As sample rate decrease, the analog front end will still feed full bandwidth signal into the ADC, this is when interpolation error will occur.
Sinc interpolation error in real measurement
This following EEVBlog video discussed the possible measurement deviation caused by sinc interpolation. The leftmost photo, shot at 2ns/div, 2.5MSa/s, shows a somewhat valid signal. But on further calculation, we only have 5 sample points per every 4 div. With sinc interpolation on, this caused a huge ringing error. The center photo shows the same signal but the display is using linear interpolation. Finally the rightmost photo revealed what the signal actually is by using a high enough sample rate.
Be careful when you see ringing, especially those looks too perfect to be actually in the signal. Always check if sample rate is not enough while sinc interpolation is still on. For scopes that does not automatically turn off sin(x)/x interpolation, we should turn it off manually when sample rate is too low. This can usually be set in the display menu:
Key Point: When sample rate is low and ringing is present, see if sinc interpolation is causing added error.

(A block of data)
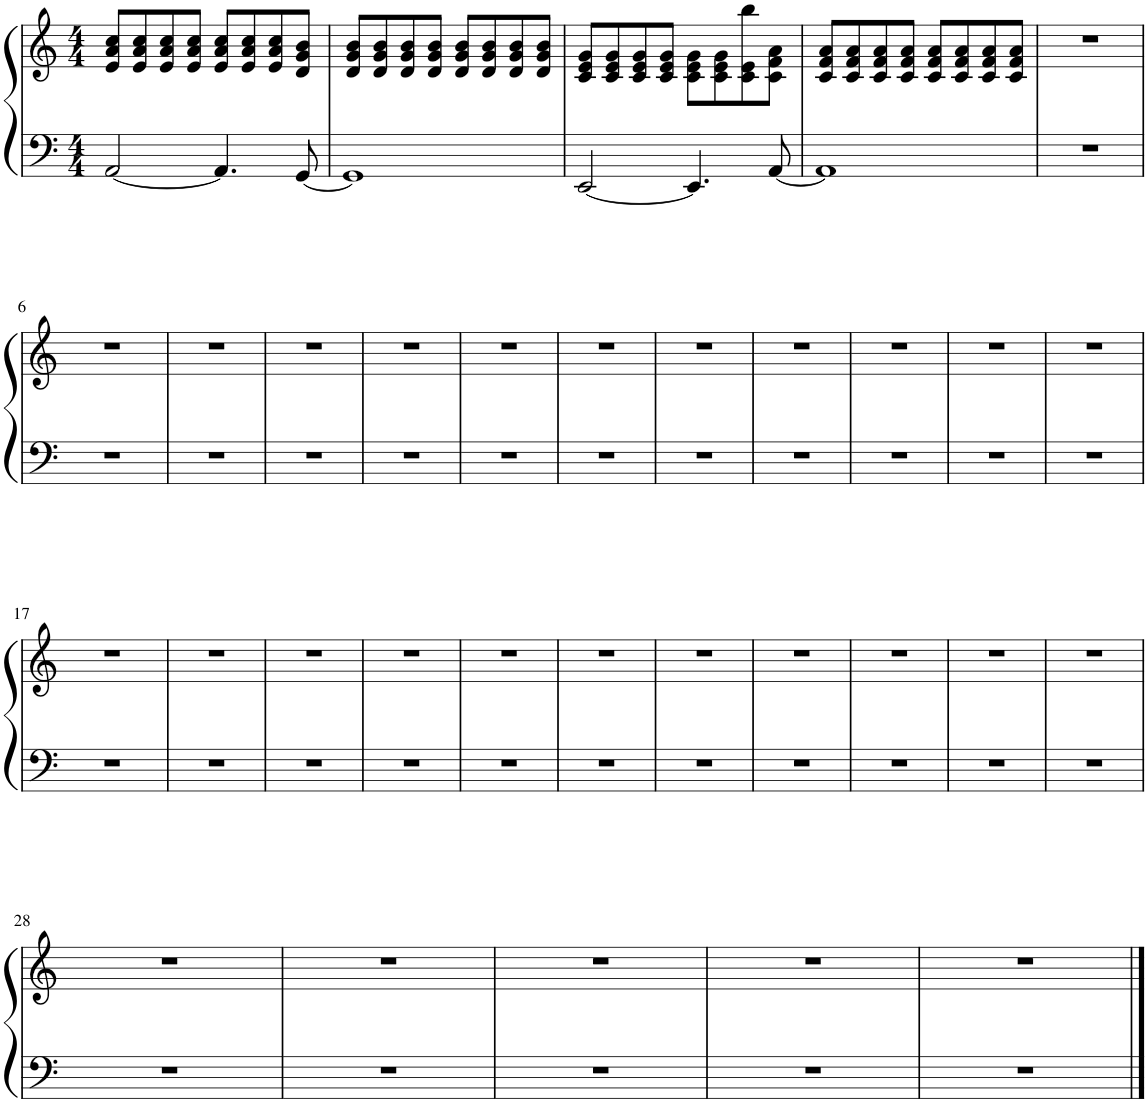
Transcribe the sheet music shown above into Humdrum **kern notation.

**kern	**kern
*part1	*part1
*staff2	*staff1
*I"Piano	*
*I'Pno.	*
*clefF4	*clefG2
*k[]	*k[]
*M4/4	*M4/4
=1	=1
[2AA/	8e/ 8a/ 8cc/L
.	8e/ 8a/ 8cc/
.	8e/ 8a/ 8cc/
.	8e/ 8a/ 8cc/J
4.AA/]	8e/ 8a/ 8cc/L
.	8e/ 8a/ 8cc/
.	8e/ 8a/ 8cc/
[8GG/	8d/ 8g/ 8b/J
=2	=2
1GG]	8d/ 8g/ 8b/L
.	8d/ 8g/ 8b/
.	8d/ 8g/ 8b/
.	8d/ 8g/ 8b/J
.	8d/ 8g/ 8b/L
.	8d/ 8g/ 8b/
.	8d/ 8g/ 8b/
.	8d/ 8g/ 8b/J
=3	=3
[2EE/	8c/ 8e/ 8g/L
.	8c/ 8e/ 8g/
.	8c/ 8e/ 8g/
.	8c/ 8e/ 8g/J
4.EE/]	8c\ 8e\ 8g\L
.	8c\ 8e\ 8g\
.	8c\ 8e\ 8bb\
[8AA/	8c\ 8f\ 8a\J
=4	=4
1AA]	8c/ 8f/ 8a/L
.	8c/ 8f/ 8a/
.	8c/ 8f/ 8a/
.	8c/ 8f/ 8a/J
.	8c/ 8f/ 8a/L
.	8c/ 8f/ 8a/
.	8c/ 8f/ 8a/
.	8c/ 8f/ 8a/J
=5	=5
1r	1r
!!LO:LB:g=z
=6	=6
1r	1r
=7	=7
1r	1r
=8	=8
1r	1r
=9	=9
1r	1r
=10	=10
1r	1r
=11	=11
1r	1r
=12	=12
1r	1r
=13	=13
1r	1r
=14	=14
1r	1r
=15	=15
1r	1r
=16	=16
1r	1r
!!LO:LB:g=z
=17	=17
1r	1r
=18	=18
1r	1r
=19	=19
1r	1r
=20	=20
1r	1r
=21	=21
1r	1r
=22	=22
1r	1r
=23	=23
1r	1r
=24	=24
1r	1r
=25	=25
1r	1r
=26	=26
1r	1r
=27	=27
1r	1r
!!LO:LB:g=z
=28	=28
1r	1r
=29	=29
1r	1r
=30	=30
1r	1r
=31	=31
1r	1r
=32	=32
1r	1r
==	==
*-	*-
* * *
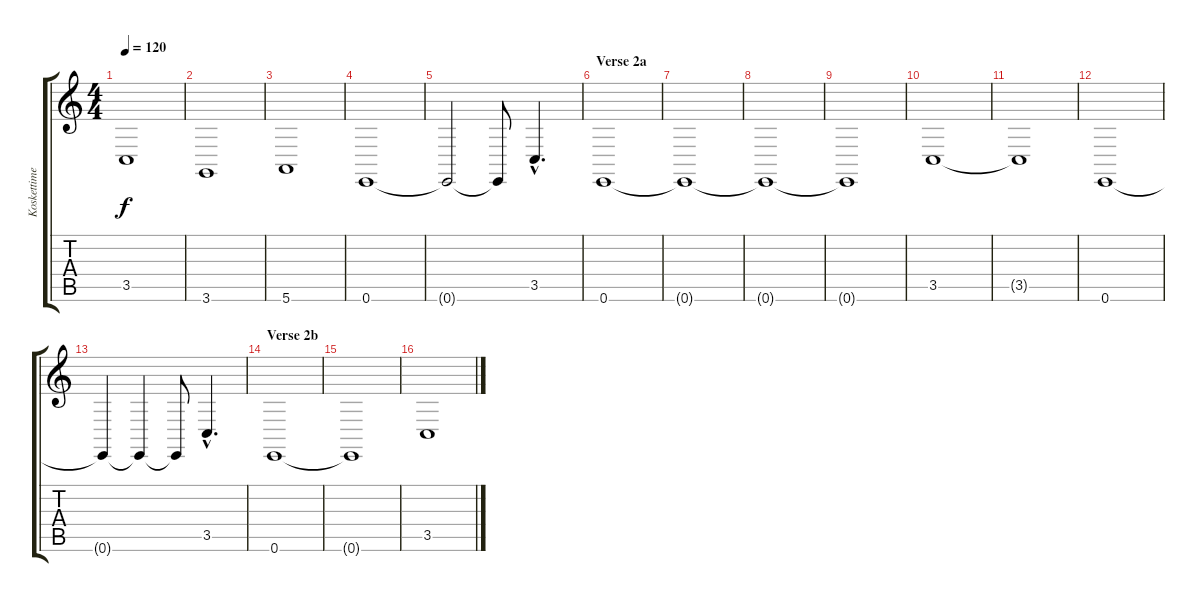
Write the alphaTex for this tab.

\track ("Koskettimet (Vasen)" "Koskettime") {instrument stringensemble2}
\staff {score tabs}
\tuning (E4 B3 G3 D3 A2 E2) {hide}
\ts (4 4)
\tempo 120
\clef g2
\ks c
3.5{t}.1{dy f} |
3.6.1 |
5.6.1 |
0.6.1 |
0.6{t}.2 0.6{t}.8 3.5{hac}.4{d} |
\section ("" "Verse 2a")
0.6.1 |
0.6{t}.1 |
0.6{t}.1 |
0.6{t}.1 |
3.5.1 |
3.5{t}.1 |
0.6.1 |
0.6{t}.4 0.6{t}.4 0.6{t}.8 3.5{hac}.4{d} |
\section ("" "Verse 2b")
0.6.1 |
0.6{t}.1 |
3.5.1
...
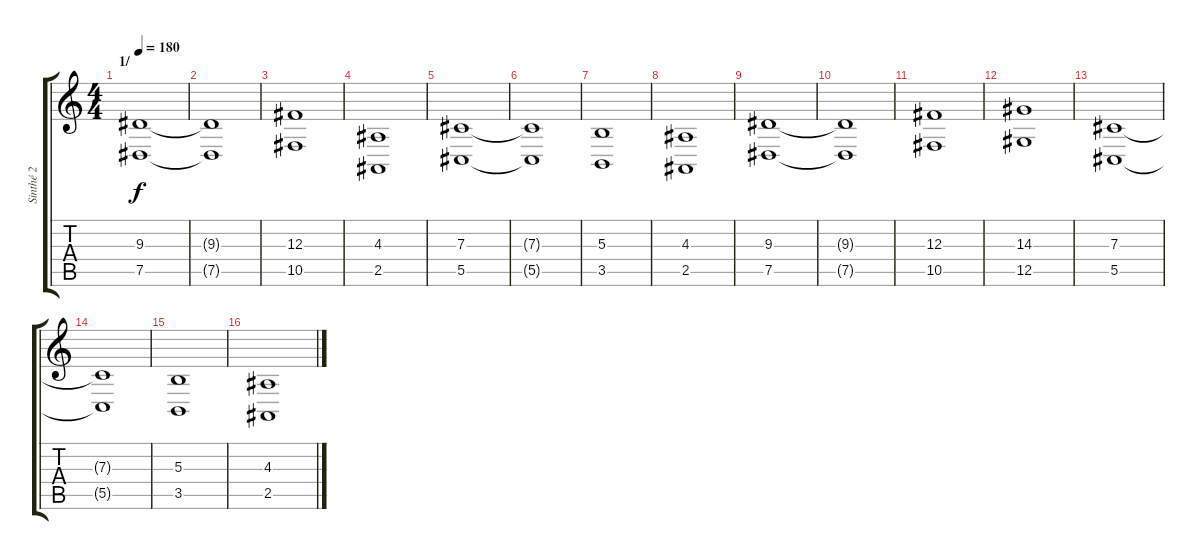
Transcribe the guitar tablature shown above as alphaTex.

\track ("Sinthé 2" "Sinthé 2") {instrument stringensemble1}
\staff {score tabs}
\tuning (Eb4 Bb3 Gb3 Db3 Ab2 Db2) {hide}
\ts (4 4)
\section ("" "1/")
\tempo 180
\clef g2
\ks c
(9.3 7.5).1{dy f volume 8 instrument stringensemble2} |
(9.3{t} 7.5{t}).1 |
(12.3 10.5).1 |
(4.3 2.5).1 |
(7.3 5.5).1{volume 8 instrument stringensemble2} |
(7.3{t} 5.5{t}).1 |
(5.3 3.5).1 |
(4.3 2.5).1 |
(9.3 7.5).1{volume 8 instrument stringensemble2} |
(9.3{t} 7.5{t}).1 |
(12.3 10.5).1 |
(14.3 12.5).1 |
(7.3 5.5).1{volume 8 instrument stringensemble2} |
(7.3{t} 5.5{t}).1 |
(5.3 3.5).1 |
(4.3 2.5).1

### GIVEN REQUEST A
In the excerpt on sinc interpolation error, what did the rightmost photo use to reveal what the signal actually is?
### GIVEN REQUEST B
Using the excerpt on sinc interpolation error, explain why sin(x)/x interpolation should be turned off when the sample rate is too low.
### GIVEN REQUEST C
Transcribe the excerpt on sinc interpolation error between "As sample rate" and "enough sample rate.", inclusive.

### CORRECT RESPONSE A
A high enough sample rate.

### CORRECT RESPONSE B
When the sample rate is too low, there are too few sample points, and keeping sinc interpolation on causes a large ringing error. That ringing is not actually in the signal, so turning the interpolation off avoids the added error.

### CORRECT RESPONSE C
As sample rate decrease, the analog front end will still feed full bandwidth signal into the ADC, this is when interpolation error will occur.
Sinc interpolation error in real measurement
This following EEVBlog video discussed the possible measurement deviation caused by sinc interpolation. The leftmost photo, shot at 2ns/div, 2.5MSa/s, shows a somewhat valid signal. But on further calculation, we only have 5 sample points per every 4 div. With sinc interpolation on, this caused a huge ringing error. The center photo shows the same signal but the display is using linear interpolation. Finally the rightmost photo revealed what the signal actually is by using a high enough sample rate.